Time seems to accelerate when you don’t do something that you know that you’re supposed to do by that time. The Parents swore that The Toddler’s second birthday was just yesterday when all of a sudden the third anniversary of his birth is kicking them in the shins.
And then one day it’s the day before that third birthday and The Parents are breaking the news to The Toddler that on the day he will be showered with gifts and be permitted to eat all the sweets he can stomach, there will be a bittersweet ending because he will have to say good-bye to his dear friend Paci.
The Toddler has all day to digest this crushing news and later that evening, as he prepares for bed and his last night with Paci, he utters out of the side of his pacified mouth something that The Parents never thought they would hear: “I don’t want a birthday.” The meaning of course being that he was willing to give up everything – the presents, the cake, the candy, the ice cream – for Paci.

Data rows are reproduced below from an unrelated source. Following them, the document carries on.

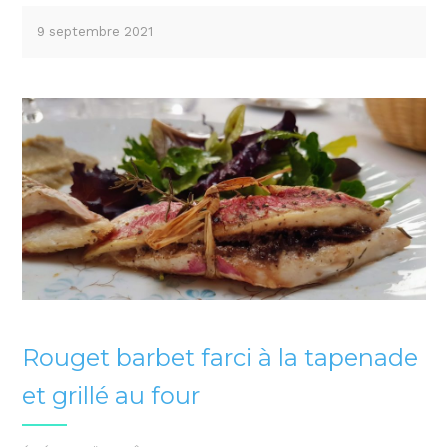
9 septembre 2021
Rouget barbet farci à la tapenade
et grillé au four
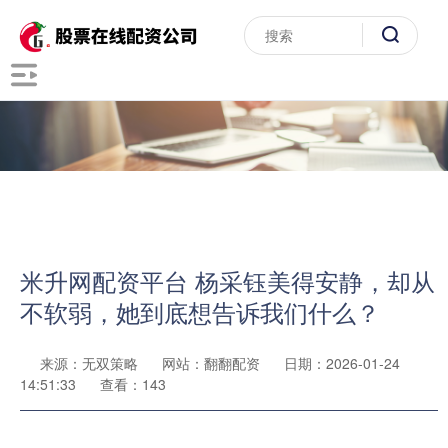
米升网配资平台 杨采钰美得安静，却从
不软弱，她到底想告诉我们什么？
来源：无双策略
网站：翻翻配资
日期：2026-01-24
14:51:33
查看：143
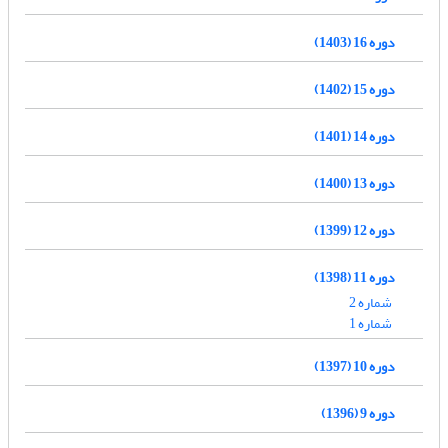
دوره 16 (1403)
دوره 15 (1402)
دوره 14 (1401)
دوره 13 (1400)
دوره 12 (1399)
دوره 11 (1398)
شماره 2
شماره 1
دوره 10 (1397)
دوره 9 (1396)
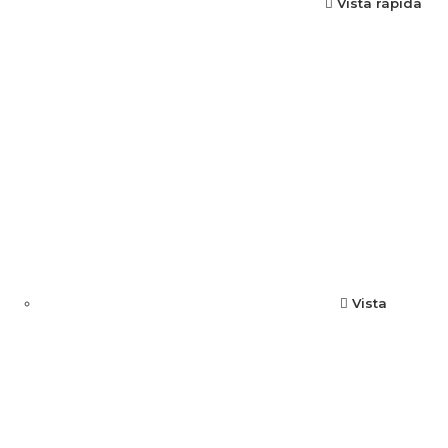
Vista rápida
Vista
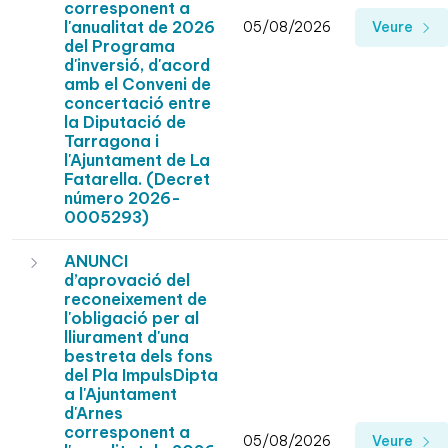
corresponent a
l'anualitat de 2026
05/08/2026
Veure
del Programa
d'inversió, d'acord
amb el Conveni de
concertació entre
la Diputació de
Tarragona i
l'Ajuntament de La
Fatarella. (Decret
número 2026-
0005293)
ANUNCI
d’aprovació del
reconeixement de
l'obligació per al
lliurament d'una
bestreta dels fons
del Pla ImpulsDipta
a l'Ajuntament
d'Arnes
corresponent a
05/08/2026
Veure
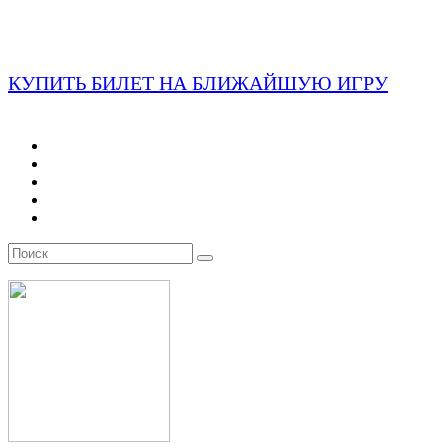
КУПИТЬ БИЛЕТ НА БЛИЖАЙШУЮ ИГРУ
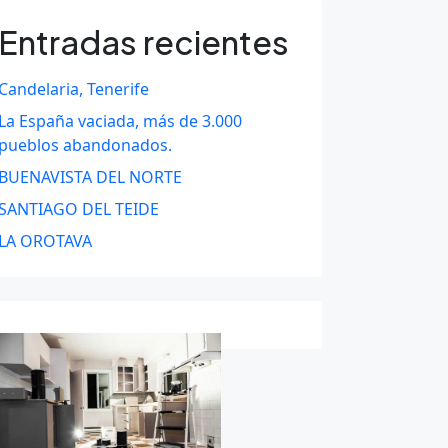
Entradas recientes
Candelaria, Tenerife
La España vaciada, más de 3.000
pueblos abandonados.
BUENAVISTA DEL NORTE
SANTIAGO DEL TEIDE
LA OROTAVA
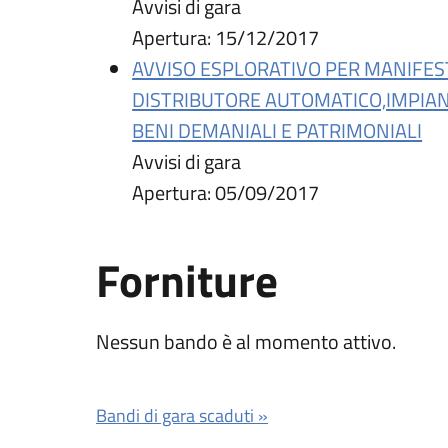
Avvisi di gara
Apertura:
15/12/2017
AVVISO ESPLORATIVO PER MANIFEST
DISTRIBUTORE AUTOMATICO,IMPIANT
BENI DEMANIALI E PATRIMONIALI
Avvisi di gara
Apertura:
05/09/2017
Forniture
Nessun bando è al momento attivo.
Bandi di gara scaduti »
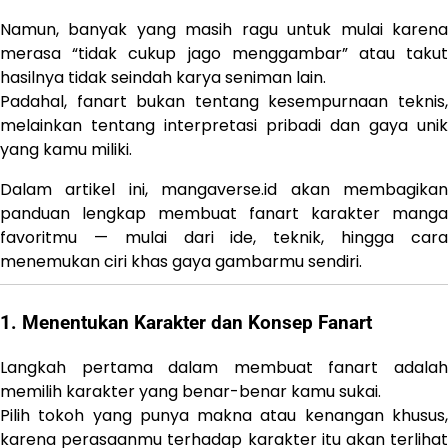
Namun, banyak yang masih ragu untuk mulai karena
merasa “tidak cukup jago menggambar” atau takut
hasilnya tidak seindah karya seniman lain.
Padahal, fanart bukan tentang kesempurnaan teknis,
melainkan tentang interpretasi pribadi dan gaya unik
yang kamu miliki.
Dalam artikel ini, mangaverse.id akan membagikan
panduan lengkap membuat fanart karakter manga
favoritmu — mulai dari ide, teknik, hingga cara
menemukan ciri khas gaya gambarmu sendiri.
1. Menentukan Karakter dan Konsep Fanart
Langkah pertama dalam membuat fanart adalah
memilih karakter yang benar-benar kamu sukai.
Pilih tokoh yang punya makna atau kenangan khusus,
karena perasaanmu terhadap karakter itu akan terlihat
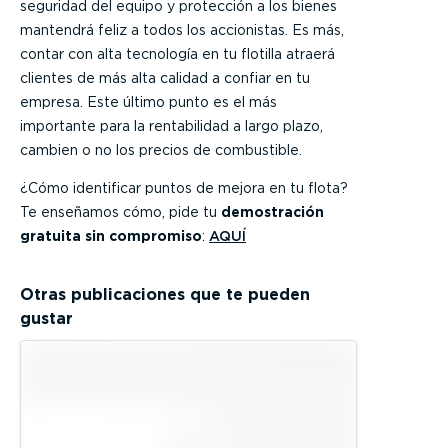
seguridad del equipo y protección a los bienes
mantendrá feliz a todos los accionistas. Es más,
contar con alta tecnología en tu flotilla atraerá
clientes de más alta calidad a confiar en tu
empresa. Este último punto es el más
importante para la rentabilidad a largo plazo,
cambien o no los precios de combustible.
¿Cómo identificar puntos de mejora en tu flota?
Te enseñamos cómo, pide tu
demostración
gratuita sin compromiso
:
AQUÍ
Otras publicaciones que te pueden
gustar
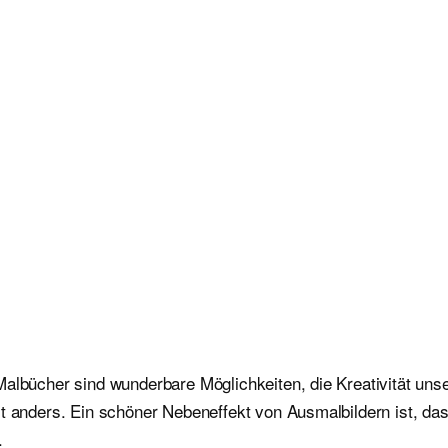
albücher sind wunderbare Möglichkeiten, die Kreativität unser
st anders. Ein schöner Nebeneffekt von Ausmalbildern ist, da
n.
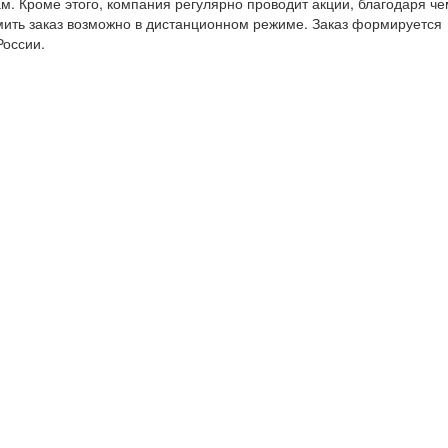
. Кроме этого, компания регулярно проводит акции, благодаря че
рмить заказ возможно в дистанционном режиме. Заказ формируется
России.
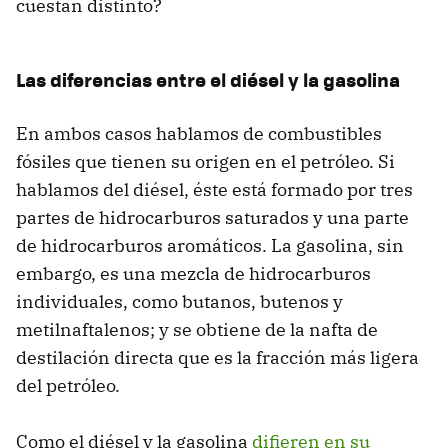
cuestan distinto?
Las diferencias entre el diésel y la gasolina
En ambos casos hablamos de combustibles
fósiles que tienen su origen en el petróleo. Si
hablamos del diésel, éste está formado por tres
partes de hidrocarburos saturados y una parte
de hidrocarburos aromáticos. La gasolina, sin
embargo, es una mezcla de hidrocarburos
individuales, como butanos, butenos y
metilnaftalenos; y se obtiene de la nafta de
destilación directa que es la fracción más ligera
del petróleo.
Como el diésel y la gasolina
difieren en su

For much of the next day Paci was forgotten amidst all the joy and celebration that was The Toddler’s birthday. But after the house emptied and all the presents had been opened, The Toddler, nap-less and over-stimulated, had a predictable meltdown to end all meltdowns. If ever there was a time when Paci was needed, this was it. But The Parents held firm, putting up with two hours of whining and crying and kicking and screaming until Mommy negotiated a deal that she will forever live to regret. There would be no Paci but there would be cake and milk, which The Toddler took to like a tiger to raw meat.
Now a chocolate mess, Mommy swept The Toddler from the table and into the bathroom for a wipe down. That’s when Daddy heard from outside the bathroom that unmistakable sound – a burp but not an ordinary one. The bathroom, The Toddler and Mommy – all coated with fresh undigested chocolate cake and milk. The icing on the cake to what had become a bittersweet third birthday.
After his second bath of the evening and a lot of extra comforting, The Toddler finally conked out. And for the first time in his three years, he didn't need Paci.